┌─ Data for processing

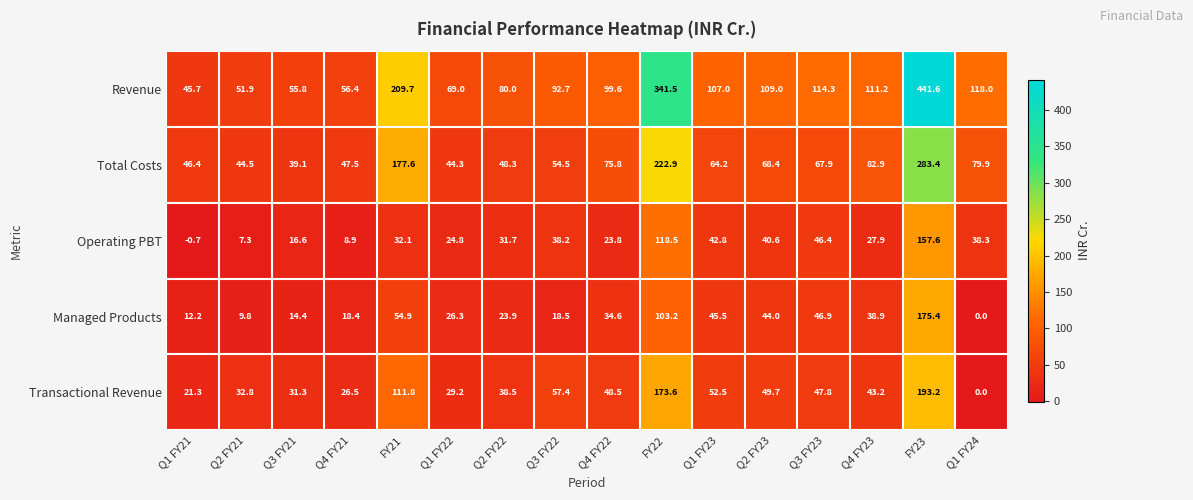

True or false: Transactional Revenue has a value of 113.3 at FY22.

False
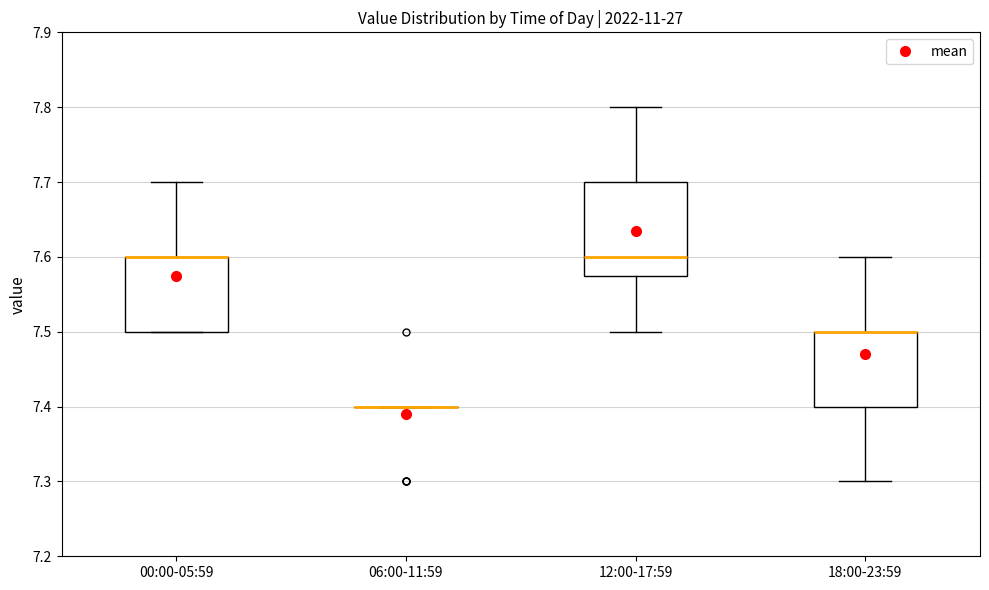

Reading left to right, read every box against the y-axis: the position of its median line, the range the box covers, and the ends of its whiskers. The values are not printed on the chart, so give them approximately, as read against the axis.

00:00-05:59: median 7.60 (drawn on the box's upper edge), box 7.50 to 7.60, whiskers 7.50 to 7.70
06:00-11:59: box collapsed to a line at 7.40, whiskers 7.40 to 7.40
12:00-17:59: median 7.60, box 7.58 to 7.70, whiskers 7.50 to 7.80
18:00-23:59: median 7.50 (drawn on the box's upper edge), box 7.40 to 7.50, whiskers 7.30 to 7.60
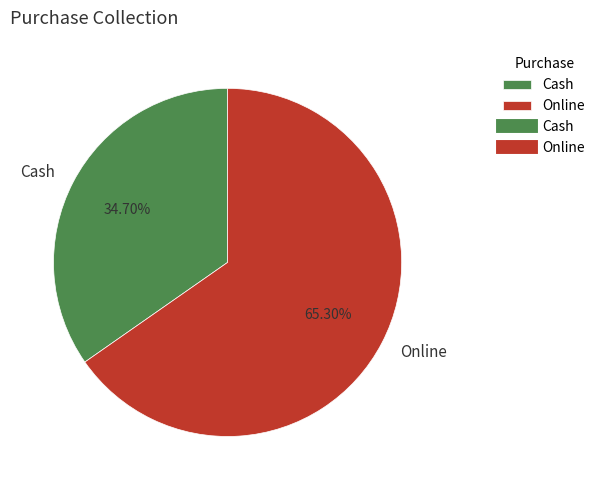

To the nearest percent, what percentage of the pie is Online?

65%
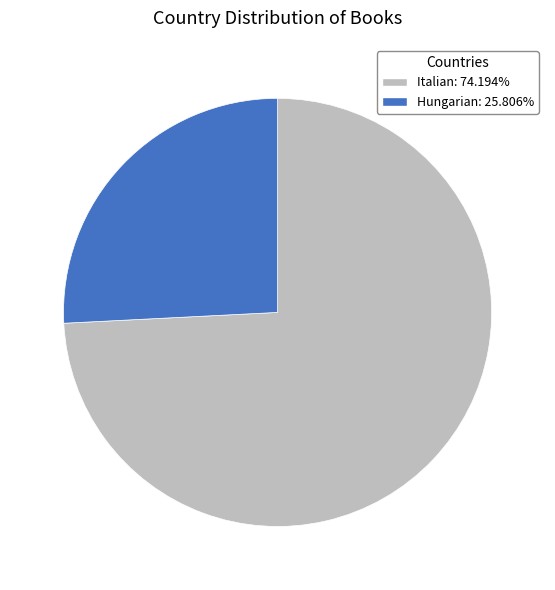

Is the sum of Hungarian and Italian greater than half?

Yes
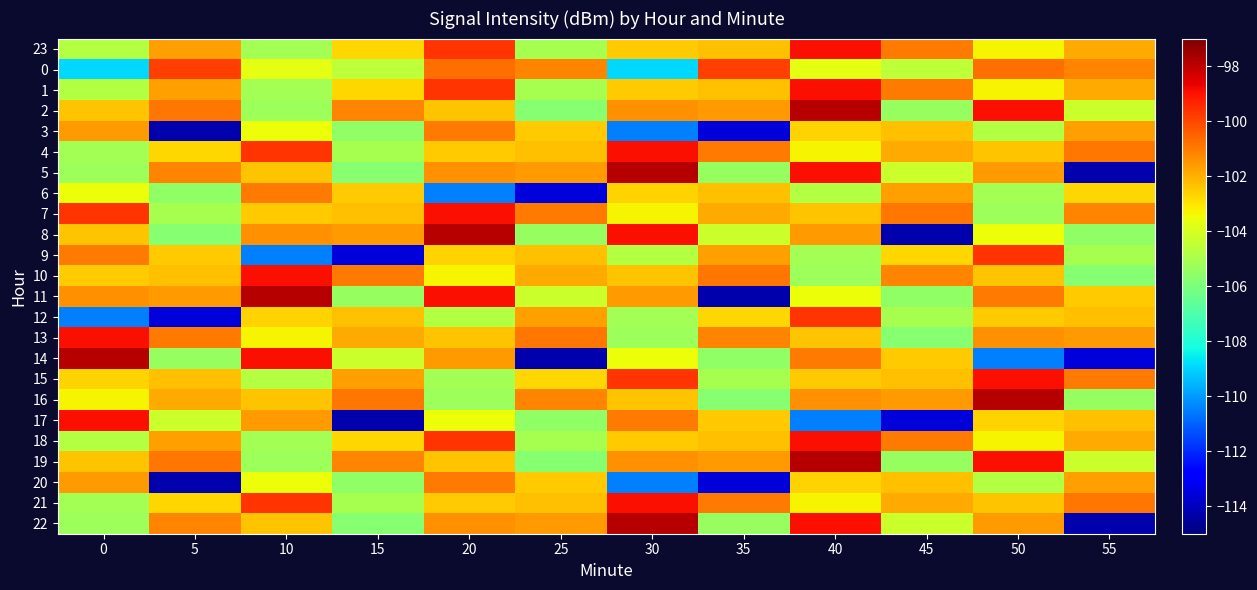

Which series has the largest total across all categories?

7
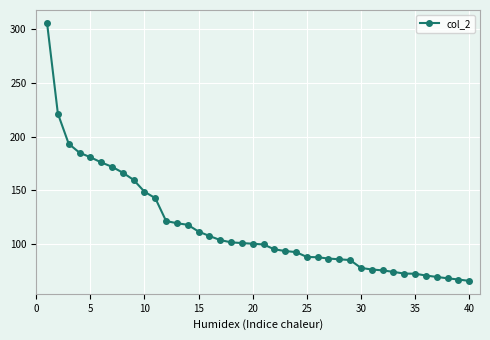

What is the difference between the second highest and second lowest values?

154.4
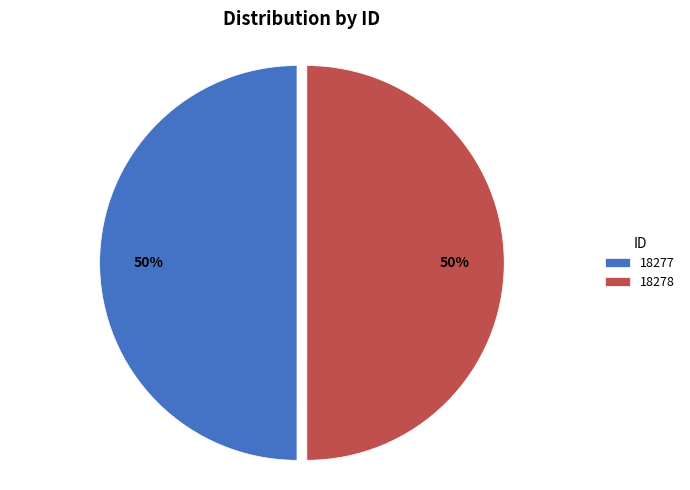

Do 18278 and 18277 together represent more than half of the pie?

Yes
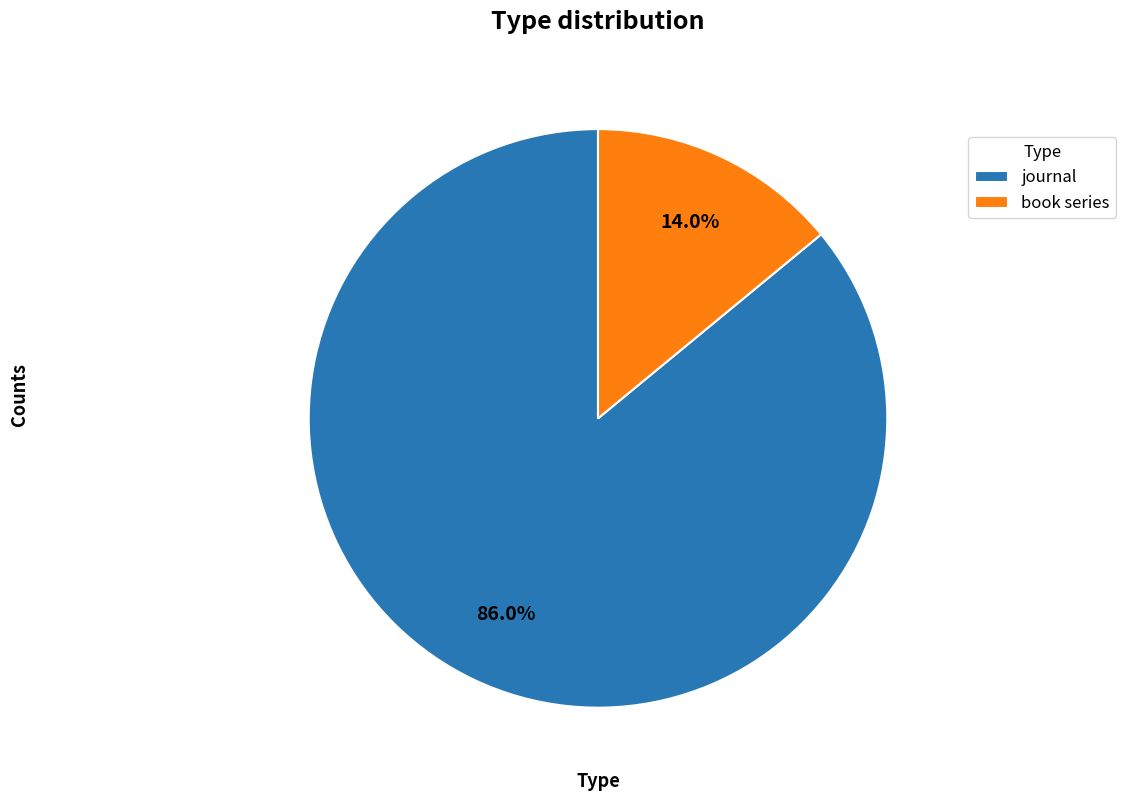

To the nearest percent, what is the combined percentage of journal and book series?

100%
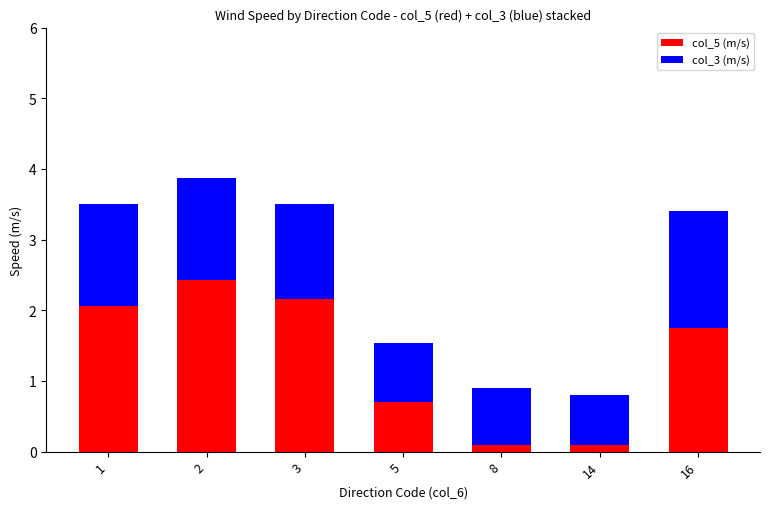

Is it true that col_5 (m/s) equals 0.5 at 16?

False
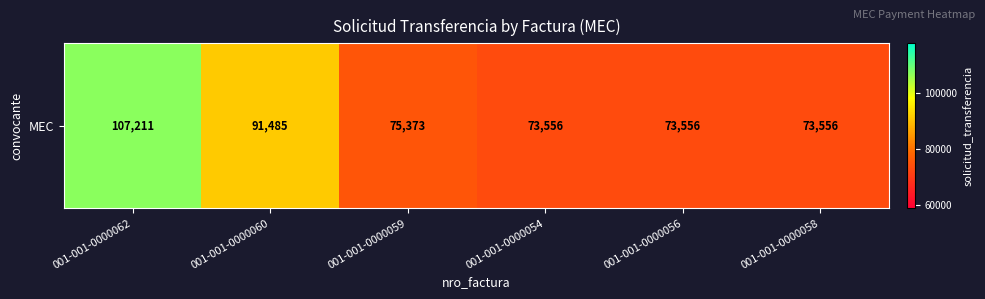

At which label does the data first exceed 75373?

001-001-0000062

└─

§ **About this exercise**
Copy all of the lines above word for word, omitting the pictures.

§ **Result of this exercise**
True or false: Transactional Revenue has a value of 113.3 at FY22.

False

Reading left to right, read every box against the y-axis: the position of its median line, the range the box covers, and the ends of its whiskers. The values are not printed on the chart, so give them approximately, as read against the axis.

00:00-05:59: median 7.60 (drawn on the box's upper edge), box 7.50 to 7.60, whiskers 7.50 to 7.70
06:00-11:59: box collapsed to a line at 7.40, whiskers 7.40 to 7.40
12:00-17:59: median 7.60, box 7.58 to 7.70, whiskers 7.50 to 7.80
18:00-23:59: median 7.50 (drawn on the box's upper edge), box 7.40 to 7.50, whiskers 7.30 to 7.60

To the nearest percent, what percentage of the pie is Online?

65%

Is the sum of Hungarian and Italian greater than half?

Yes

Which series has the largest total across all categories?

7

What is the difference between the second highest and second lowest values?

154.4

Do 18278 and 18277 together represent more than half of the pie?

Yes

To the nearest percent, what is the combined percentage of journal and book series?

100%

Is it true that col_5 (m/s) equals 0.5 at 16?

False

At which label does the data first exceed 75373?

001-001-0000062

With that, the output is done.